> _Your objective_: Could you restate the data word for word?

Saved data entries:
>>

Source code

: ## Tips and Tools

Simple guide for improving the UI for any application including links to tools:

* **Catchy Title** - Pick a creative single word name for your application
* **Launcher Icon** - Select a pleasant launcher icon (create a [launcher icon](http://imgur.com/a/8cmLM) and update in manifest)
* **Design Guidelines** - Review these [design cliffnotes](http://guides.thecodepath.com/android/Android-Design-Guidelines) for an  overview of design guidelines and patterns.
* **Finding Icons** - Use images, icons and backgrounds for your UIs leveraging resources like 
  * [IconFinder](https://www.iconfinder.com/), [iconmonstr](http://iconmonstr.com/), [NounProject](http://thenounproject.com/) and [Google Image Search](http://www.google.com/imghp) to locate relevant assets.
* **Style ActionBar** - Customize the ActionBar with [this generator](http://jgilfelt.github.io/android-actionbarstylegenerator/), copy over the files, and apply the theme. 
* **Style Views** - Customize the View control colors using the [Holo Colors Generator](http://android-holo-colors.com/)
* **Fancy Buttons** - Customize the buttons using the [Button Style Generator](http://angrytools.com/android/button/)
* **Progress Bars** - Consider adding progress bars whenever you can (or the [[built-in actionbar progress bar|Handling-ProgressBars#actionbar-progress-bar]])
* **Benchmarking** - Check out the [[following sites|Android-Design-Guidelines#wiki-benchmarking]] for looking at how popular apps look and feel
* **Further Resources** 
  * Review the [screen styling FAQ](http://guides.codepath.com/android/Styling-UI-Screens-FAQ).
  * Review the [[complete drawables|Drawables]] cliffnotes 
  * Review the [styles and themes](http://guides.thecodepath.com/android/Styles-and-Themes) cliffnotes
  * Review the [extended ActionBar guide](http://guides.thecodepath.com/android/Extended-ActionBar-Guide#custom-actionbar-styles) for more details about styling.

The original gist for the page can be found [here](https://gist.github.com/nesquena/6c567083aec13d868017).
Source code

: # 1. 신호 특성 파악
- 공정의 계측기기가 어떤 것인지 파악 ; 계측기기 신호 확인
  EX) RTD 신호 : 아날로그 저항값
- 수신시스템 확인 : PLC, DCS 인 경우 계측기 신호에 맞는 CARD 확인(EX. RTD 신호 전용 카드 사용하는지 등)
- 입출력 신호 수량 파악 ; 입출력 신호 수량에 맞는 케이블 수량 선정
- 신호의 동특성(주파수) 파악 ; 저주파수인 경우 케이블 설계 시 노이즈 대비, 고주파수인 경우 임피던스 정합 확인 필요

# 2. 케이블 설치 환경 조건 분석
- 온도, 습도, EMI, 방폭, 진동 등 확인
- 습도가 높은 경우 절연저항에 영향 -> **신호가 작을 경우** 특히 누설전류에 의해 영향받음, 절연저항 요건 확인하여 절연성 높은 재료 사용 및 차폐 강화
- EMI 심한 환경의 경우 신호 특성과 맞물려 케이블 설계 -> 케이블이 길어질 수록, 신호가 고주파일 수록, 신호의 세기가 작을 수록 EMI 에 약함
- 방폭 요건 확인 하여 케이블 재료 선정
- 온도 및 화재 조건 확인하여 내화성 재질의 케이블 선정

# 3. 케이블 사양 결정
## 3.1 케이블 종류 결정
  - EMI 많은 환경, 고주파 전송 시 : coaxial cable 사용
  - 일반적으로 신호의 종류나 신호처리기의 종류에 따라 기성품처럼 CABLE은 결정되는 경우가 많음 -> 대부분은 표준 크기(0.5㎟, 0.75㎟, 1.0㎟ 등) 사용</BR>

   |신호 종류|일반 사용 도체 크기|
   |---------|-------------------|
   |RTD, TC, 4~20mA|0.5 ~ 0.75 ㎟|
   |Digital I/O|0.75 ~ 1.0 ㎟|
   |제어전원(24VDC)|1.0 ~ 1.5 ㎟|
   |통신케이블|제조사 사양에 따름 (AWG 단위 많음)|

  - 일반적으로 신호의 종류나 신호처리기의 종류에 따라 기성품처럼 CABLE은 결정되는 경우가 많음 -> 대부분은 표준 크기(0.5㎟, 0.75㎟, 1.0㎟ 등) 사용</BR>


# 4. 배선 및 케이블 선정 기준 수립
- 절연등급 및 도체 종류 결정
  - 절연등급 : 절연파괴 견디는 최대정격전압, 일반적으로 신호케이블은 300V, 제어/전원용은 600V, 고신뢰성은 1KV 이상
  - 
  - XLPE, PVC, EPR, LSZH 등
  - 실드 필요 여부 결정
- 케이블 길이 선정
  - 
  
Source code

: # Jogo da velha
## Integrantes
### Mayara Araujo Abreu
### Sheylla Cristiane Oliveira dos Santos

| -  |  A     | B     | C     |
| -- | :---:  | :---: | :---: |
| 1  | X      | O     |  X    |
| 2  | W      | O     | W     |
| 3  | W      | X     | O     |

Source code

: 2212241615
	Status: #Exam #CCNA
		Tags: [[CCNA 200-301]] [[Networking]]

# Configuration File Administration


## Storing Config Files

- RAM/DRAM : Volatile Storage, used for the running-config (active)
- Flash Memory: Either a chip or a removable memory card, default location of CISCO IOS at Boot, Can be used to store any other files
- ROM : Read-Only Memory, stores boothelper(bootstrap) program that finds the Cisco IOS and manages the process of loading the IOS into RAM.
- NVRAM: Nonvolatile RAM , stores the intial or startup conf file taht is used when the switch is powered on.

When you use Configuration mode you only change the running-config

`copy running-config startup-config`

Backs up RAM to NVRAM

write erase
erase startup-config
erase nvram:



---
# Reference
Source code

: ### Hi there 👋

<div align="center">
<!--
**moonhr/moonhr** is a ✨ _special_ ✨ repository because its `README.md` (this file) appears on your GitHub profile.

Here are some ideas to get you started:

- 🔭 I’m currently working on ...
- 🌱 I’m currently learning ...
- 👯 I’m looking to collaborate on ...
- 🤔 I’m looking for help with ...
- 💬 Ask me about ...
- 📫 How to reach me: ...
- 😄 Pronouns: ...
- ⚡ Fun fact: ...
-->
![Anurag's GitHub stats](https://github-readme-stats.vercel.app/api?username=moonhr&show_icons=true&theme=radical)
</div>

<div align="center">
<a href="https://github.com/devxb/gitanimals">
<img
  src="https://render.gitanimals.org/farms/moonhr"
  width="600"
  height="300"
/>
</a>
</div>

<<

> _Solution for this exercise_:
Source code

: ## Tips and Tools

Simple guide for improving the UI for any application including links to tools:

* **Catchy Title** - Pick a creative single word name for your application
* **Launcher Icon** - Select a pleasant launcher icon (create a [launcher icon](http://imgur.com/a/8cmLM) and update in manifest)
* **Design Guidelines** - Review these [design cliffnotes](http://guides.thecodepath.com/android/Android-Design-Guidelines) for an  overview of design guidelines and patterns.
* **Finding Icons** - Use images, icons and backgrounds for your UIs leveraging resources like 
  * [IconFinder](https://www.iconfinder.com/), [iconmonstr](http://iconmonstr.com/), [NounProject](http://thenounproject.com/) and [Google Image Search](http://www.google.com/imghp) to locate relevant assets.
* **Style ActionBar** - Customize the ActionBar with [this generator](http://jgilfelt.github.io/android-actionbarstylegenerator/), copy over the files, and apply the theme. 
* **Style Views** - Customize the View control colors using the [Holo Colors Generator](http://android-holo-colors.com/)
* **Fancy Buttons** - Customize the buttons using the [Button Style Generator](http://angrytools.com/android/button/)
* **Progress Bars** - Consider adding progress bars whenever you can (or the [[built-in actionbar progress bar|Handling-ProgressBars#actionbar-progress-bar]])
* **Benchmarking** - Check out the [[following sites|Android-Design-Guidelines#wiki-benchmarking]] for looking at how popular apps look and feel
* **Further Resources** 
  * Review the [screen styling FAQ](http://guides.codepath.com/android/Styling-UI-Screens-FAQ).
  * Review the [[complete drawables|Drawables]] cliffnotes 
  * Review the [styles and themes](http://guides.thecodepath.com/android/Styles-and-Themes) cliffnotes
  * Review the [extended ActionBar guide](http://guides.thecodepath.com/android/Extended-ActionBar-Guide#custom-actionbar-styles) for more details about styling.

The original gist for the page can be found [here](https://gist.github.com/nesquena/6c567083aec13d868017).
Source code

: # 1. 신호 특성 파악
- 공정의 계측기기가 어떤 것인지 파악 ; 계측기기 신호 확인
  EX) RTD 신호 : 아날로그 저항값
- 수신시스템 확인 : PLC, DCS 인 경우 계측기 신호에 맞는 CARD 확인(EX. RTD 신호 전용 카드 사용하는지 등)
- 입출력 신호 수량 파악 ; 입출력 신호 수량에 맞는 케이블 수량 선정
- 신호의 동특성(주파수) 파악 ; 저주파수인 경우 케이블 설계 시 노이즈 대비, 고주파수인 경우 임피던스 정합 확인 필요

# 2. 케이블 설치 환경 조건 분석
- 온도, 습도, EMI, 방폭, 진동 등 확인
- 습도가 높은 경우 절연저항에 영향 -> **신호가 작을 경우** 특히 누설전류에 의해 영향받음, 절연저항 요건 확인하여 절연성 높은 재료 사용 및 차폐 강화
- EMI 심한 환경의 경우 신호 특성과 맞물려 케이블 설계 -> 케이블이 길어질 수록, 신호가 고주파일 수록, 신호의 세기가 작을 수록 EMI 에 약함
- 방폭 요건 확인 하여 케이블 재료 선정
- 온도 및 화재 조건 확인하여 내화성 재질의 케이블 선정

# 3. 케이블 사양 결정
## 3.1 케이블 종류 결정
  - EMI 많은 환경, 고주파 전송 시 : coaxial cable 사용
  - 일반적으로 신호의 종류나 신호처리기의 종류에 따라 기성품처럼 CABLE은 결정되는 경우가 많음 -> 대부분은 표준 크기(0.5㎟, 0.75㎟, 1.0㎟ 등) 사용</BR>

   |신호 종류|일반 사용 도체 크기|
   |---------|-------------------|
   |RTD, TC, 4~20mA|0.5 ~ 0.75 ㎟|
   |Digital I/O|0.75 ~ 1.0 ㎟|
   |제어전원(24VDC)|1.0 ~ 1.5 ㎟|
   |통신케이블|제조사 사양에 따름 (AWG 단위 많음)|

  - 일반적으로 신호의 종류나 신호처리기의 종류에 따라 기성품처럼 CABLE은 결정되는 경우가 많음 -> 대부분은 표준 크기(0.5㎟, 0.75㎟, 1.0㎟ 등) 사용</BR>


# 4. 배선 및 케이블 선정 기준 수립
- 절연등급 및 도체 종류 결정
  - 절연등급 : 절연파괴 견디는 최대정격전압, 일반적으로 신호케이블은 300V, 제어/전원용은 600V, 고신뢰성은 1KV 이상
  - 
  - XLPE, PVC, EPR, LSZH 등
  - 실드 필요 여부 결정
- 케이블 길이 선정
  - 
  
Source code

: # Jogo da velha
## Integrantes
### Mayara Araujo Abreu
### Sheylla Cristiane Oliveira dos Santos

| -  |  A     | B     | C     |
| -- | :---:  | :---: | :---: |
| 1  | X      | O     |  X    |
| 2  | W      | O     | W     |
| 3  | W      | X     | O     |

Source code

: 2212241615
	Status: #Exam #CCNA
		Tags: [[CCNA 200-301]] [[Networking]]

# Configuration File Administration


## Storing Config Files

- RAM/DRAM : Volatile Storage, used for the running-config (active)
- Flash Memory: Either a chip or a removable memory card, default location of CISCO IOS at Boot, Can be used to store any other files
- ROM : Read-Only Memory, stores boothelper(bootstrap) program that finds the Cisco IOS and manages the process of loading the IOS into RAM.
- NVRAM: Nonvolatile RAM , stores the intial or startup conf file taht is used when the switch is powered on.

When you use Configuration mode you only change the running-config

`copy running-config startup-config`

Backs up RAM to NVRAM

write erase
erase startup-config
erase nvram:



---
# Reference
Source code

: ### Hi there 👋

<div align="center">
<!--
**moonhr/moonhr** is a ✨ _special_ ✨ repository because its `README.md` (this file) appears on your GitHub profile.

Here are some ideas to get you started:

- 🔭 I’m currently working on ...
- 🌱 I’m currently learning ...
- 👯 I’m looking to collaborate on ...
- 🤔 I’m looking for help with ...
- 💬 Ask me about ...
- 📫 How to reach me: ...
- 😄 Pronouns: ...
- ⚡ Fun fact: ...
-->
![Anurag's GitHub stats](https://github-readme-stats.vercel.app/api?username=moonhr&show_icons=true&theme=radical)
</div>

<div align="center">
<a href="https://github.com/devxb/gitanimals">
<img
  src="https://render.gitanimals.org/farms/moonhr"
  width="600"
  height="300"
/>
</a>
</div>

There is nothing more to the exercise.